TEXTO DE LECTURA:
<<<<

Me observó nuevamente con su calma que a veces me daban ganas de sacudir.
—Vayamos a las escuelas.
Y así fue como empezamos a visitar algunas escuelas de San Cristóbal de Las Casas, la ciudad de las montañas de Chiapas a la que ambos migramos por diferentes razones y en diferentes tiempos, él a finales de los años sesenta para hacer su investigación de doctorado en la selva lacandona, y yo a finales de los noventa porque me contrataron en un centro de investigación del gobierno mexicano, pero de la que ambos nos enamoramos e hicimos nuestra.
Pedimos permiso en las escuelas para ir a hablar del peligro de la agricultura industrial para nuestros cuerpos, el ambiente y la cultura local. Los niños y las niñas nos recibieron con curiosidad por la novedad de tener a dos académicos extranjeros en sus aulas. Ron y yo nos maravillamos al ver sus reacciones y al escuchar las ideas de los chiquitos sobre el trabajo de la tierra y sus sueños para el futuro.
Unas niñas de una escuelita rural, que en las mañanas cuando llegábamos temprano se escondía entre la neblina, sin preocupación de ensuciar sus faldas de lana negra y sus coloridos huipiles de satín, nos contaron con un poco de timidez que de grandes querían dedicarse a cultivar verduritas, mientras trabajaban diestramente con su azadoncito la tierra del huerto que les invitamos a hacer en el patio de la escuela.

>>>>

TAREA: Reproduce del texto sobre las visitas a escuelas el fragmento que va desde "Pedimos permiso en" hasta "para el futuro.", ambos incluidos.

REGISTROS:
<<<<

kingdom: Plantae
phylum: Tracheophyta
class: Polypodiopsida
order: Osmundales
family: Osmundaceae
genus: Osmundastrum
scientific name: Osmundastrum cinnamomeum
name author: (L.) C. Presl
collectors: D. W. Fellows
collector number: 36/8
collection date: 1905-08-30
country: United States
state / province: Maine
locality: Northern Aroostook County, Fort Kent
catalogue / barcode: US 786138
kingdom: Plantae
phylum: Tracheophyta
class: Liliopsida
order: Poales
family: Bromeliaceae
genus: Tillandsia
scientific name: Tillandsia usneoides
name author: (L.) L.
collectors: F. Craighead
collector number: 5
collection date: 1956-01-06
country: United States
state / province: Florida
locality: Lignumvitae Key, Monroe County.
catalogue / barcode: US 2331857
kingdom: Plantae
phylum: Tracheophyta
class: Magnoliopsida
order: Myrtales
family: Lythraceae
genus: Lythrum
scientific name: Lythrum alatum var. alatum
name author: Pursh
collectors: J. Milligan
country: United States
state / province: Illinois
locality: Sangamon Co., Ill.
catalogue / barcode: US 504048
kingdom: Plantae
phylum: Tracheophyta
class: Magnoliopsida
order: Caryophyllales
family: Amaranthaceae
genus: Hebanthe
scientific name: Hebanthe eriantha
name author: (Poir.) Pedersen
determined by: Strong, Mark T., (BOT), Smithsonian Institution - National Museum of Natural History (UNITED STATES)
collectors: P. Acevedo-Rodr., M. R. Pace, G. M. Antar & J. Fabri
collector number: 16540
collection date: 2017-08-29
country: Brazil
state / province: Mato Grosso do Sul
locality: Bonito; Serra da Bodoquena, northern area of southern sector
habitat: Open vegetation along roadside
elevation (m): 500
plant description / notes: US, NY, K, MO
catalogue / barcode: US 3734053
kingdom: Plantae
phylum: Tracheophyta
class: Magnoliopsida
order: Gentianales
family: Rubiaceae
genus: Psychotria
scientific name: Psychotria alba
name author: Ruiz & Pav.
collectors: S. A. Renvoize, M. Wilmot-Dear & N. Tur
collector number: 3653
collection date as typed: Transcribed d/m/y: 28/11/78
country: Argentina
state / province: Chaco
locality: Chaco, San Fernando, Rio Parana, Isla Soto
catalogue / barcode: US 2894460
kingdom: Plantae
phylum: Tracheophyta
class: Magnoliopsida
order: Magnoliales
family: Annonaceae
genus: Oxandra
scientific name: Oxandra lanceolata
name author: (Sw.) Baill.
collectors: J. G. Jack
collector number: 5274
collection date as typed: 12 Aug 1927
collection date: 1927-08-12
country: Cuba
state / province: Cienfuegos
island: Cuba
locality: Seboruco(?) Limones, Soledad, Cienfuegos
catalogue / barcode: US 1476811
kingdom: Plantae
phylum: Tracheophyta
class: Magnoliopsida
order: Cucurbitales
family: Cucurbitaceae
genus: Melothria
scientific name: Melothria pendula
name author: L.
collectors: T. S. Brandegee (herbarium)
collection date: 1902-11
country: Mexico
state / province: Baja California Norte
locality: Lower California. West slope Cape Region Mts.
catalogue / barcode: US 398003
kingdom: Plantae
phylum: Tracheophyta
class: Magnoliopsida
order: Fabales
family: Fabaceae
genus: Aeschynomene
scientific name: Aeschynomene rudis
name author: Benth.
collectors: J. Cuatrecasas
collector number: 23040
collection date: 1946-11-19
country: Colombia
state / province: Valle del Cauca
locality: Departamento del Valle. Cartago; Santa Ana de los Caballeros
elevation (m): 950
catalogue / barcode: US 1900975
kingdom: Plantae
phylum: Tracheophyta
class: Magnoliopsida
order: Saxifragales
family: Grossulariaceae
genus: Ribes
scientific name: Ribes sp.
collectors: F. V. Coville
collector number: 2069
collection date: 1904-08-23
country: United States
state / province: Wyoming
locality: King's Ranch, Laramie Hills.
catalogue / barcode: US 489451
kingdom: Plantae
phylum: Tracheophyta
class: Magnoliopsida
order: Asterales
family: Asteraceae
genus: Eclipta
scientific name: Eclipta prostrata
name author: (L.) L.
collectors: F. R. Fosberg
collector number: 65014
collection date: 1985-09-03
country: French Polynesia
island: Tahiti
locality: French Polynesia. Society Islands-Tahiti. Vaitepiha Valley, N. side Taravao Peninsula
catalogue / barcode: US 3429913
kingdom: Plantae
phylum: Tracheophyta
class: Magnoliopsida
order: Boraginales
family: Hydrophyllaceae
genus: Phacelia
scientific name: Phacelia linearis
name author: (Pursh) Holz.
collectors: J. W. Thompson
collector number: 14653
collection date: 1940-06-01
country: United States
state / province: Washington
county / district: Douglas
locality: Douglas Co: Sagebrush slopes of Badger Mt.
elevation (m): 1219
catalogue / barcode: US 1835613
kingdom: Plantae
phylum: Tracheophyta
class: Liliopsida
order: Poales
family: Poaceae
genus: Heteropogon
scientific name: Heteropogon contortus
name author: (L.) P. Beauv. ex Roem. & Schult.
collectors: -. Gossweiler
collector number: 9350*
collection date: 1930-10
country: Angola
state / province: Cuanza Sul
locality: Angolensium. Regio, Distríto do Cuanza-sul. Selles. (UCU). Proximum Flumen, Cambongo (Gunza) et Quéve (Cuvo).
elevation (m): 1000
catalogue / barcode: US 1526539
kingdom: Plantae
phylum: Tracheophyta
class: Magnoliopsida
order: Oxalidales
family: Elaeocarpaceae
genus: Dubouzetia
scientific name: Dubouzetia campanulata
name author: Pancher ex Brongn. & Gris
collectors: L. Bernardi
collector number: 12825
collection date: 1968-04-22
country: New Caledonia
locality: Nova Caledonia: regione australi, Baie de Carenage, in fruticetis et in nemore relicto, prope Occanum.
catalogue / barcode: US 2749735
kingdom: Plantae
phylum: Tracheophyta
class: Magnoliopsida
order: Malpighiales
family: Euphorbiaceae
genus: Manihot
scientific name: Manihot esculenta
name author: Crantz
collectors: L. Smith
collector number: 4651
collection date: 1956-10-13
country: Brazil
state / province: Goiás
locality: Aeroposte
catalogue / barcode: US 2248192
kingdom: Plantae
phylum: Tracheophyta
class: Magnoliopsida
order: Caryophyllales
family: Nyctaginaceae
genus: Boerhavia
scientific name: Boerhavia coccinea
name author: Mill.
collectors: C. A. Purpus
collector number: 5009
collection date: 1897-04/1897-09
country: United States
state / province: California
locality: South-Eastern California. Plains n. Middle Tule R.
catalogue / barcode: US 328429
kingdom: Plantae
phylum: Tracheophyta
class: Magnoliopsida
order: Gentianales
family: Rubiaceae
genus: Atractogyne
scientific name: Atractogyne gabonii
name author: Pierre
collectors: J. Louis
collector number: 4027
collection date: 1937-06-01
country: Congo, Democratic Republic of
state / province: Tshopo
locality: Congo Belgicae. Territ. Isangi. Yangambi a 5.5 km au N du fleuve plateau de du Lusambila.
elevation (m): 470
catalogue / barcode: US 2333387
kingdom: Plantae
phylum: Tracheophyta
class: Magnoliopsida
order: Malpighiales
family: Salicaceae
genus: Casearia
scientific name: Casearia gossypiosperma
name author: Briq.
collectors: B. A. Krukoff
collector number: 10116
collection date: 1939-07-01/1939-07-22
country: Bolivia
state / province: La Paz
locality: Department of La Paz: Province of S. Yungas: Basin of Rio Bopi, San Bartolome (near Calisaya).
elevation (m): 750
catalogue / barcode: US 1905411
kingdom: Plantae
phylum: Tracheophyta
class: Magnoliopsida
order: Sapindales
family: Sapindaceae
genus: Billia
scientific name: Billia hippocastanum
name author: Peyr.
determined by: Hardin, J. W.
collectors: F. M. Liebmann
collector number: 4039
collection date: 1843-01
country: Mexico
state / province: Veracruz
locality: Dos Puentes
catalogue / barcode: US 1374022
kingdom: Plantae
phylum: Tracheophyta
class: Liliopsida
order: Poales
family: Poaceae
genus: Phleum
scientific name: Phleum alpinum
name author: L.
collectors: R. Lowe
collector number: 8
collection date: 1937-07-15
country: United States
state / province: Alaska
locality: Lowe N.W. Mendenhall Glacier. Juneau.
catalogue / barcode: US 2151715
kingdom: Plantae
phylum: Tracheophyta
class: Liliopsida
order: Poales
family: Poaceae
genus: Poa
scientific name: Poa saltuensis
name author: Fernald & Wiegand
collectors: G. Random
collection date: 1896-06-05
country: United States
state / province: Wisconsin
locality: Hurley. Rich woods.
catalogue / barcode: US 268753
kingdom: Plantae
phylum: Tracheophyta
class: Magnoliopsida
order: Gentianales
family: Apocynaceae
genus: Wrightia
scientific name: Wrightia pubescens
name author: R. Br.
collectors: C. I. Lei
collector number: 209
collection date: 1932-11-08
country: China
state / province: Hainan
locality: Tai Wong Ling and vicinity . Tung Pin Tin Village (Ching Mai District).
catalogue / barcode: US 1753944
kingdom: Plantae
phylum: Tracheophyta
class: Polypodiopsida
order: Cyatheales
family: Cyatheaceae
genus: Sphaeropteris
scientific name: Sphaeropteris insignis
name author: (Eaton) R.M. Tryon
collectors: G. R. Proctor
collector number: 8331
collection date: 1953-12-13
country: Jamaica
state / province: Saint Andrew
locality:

>>>>

RESULTADO:
Pedimos permiso en las escuelas para ir a hablar del peligro de la agricultura industrial para nuestros cuerpos, el ambiente y la cultura local. Los niños y las niñas nos recibieron con curiosidad por la novedad de tener a dos académicos extranjeros en sus aulas. Ron y yo nos maravillamos al ver sus reacciones y al escuchar las ideas de los chiquitos sobre el trabajo de la tierra y sus sueños para el futuro.